Cameron claimed that statements from the officers that they knocked and announced their presence before entering Taylor’s apartment “were corroborated by an independent witness, who was near in proximity to apartment 4,” which was Taylor’s unit. But lawyers for Taylor’s family claim that at least 11 other witnesses who were at the apartment complex when the shooting erupted say they didn’t hear the officers knock or announce themselves.

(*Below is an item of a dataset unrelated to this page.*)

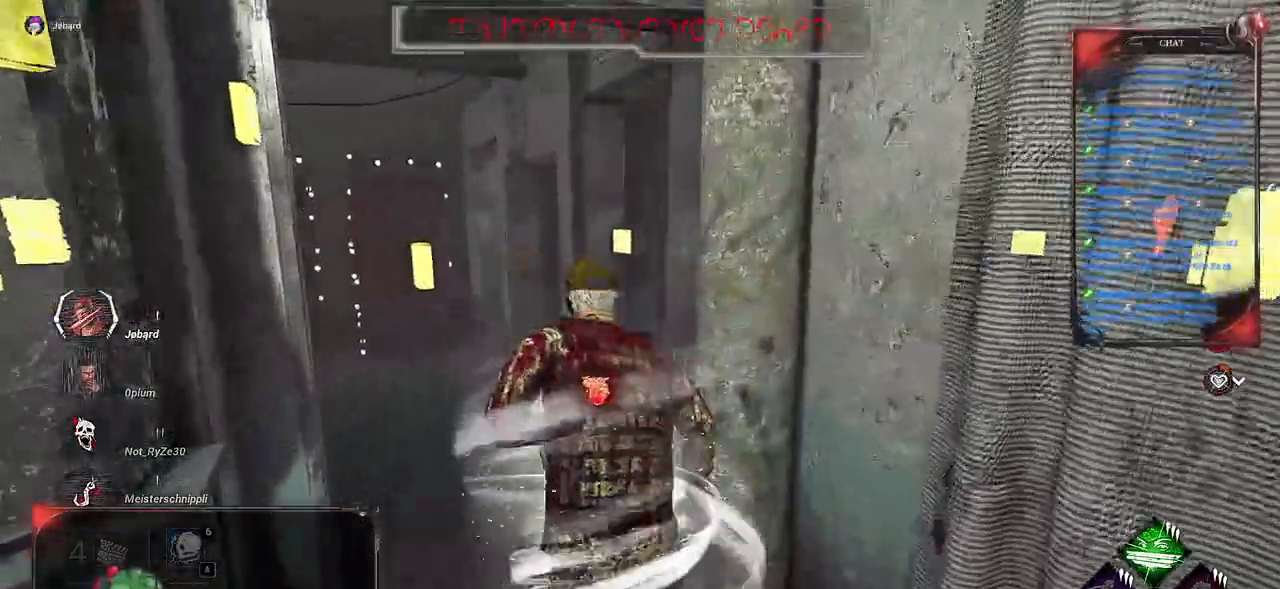
{"keys": ["d", "shift", "z"], "mouse": [], "events": [[483, "d", "down"]]}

Walker’s attorneys say the one witness who says otherwise changed his story. They told ABC News that a week after the shooting, the individual, who has not been publicly identified, claimed the officers did not identify themselves as police, yet two months later he said they did. Vice News published an alleged recording of the witness telling an investigator on March 21 that “nobody identified themselves.” ABC has not independently verified the audio.

Walker claimed the officers never knocked or announced their presence before they entered the apartment. He said he fired a warning shot from his licensed 9mm handgun because he thought the officers were intruders.

Cameron said a total of 32 shots were fired by Mattingly, Cosgrove and Hankison. Six shots hit Taylor, including a fatal bullet fired by Cosgrove, Cameron said.

Hankison fired 10 shots through a sliding glass patio door, but none of his bullets hit Taylor, Cameron said.

The attorney general said that because Walker fired the first shot, Cosgrove and Mattingly were justified in using deadly force.

“This justification bars us from pursuing charges in Ms. Breonna Taylor’s death,” Cameron said.

Walker was initially charged with attempted murder, but those charges were later dropped. He has since filed a civil suit against the police department suggesting that Mattingly was shot by friendly fire from one of the other officers.

A ballistics report from the Kentucky State Police could not determine that Walker shot Mattingly, contradicting Cameron’s statements, according to records obtained by ABC News.

In an interview with ABC News, Steve Romines, one of Walker’s attorneys, said “the Kentucky State Police’s own ballistics report could not determine that Kenny’s shot is who hit Officer [Jonathan] Mattingly.”

A portion of the Kentucky State Police ballistic report obtained by ABC News indicates that the one shot fired by Walker “was neither identified nor eliminated as having been fired” from his weapon “due to the limited markings of comparative value.”

Mattingly’s attorney, Kent Wicker, released a statement on Tuesday saying the theory that Mattingly was shot by someone else other than Walker “is a ridiculous argument not grounded in fact or reality.”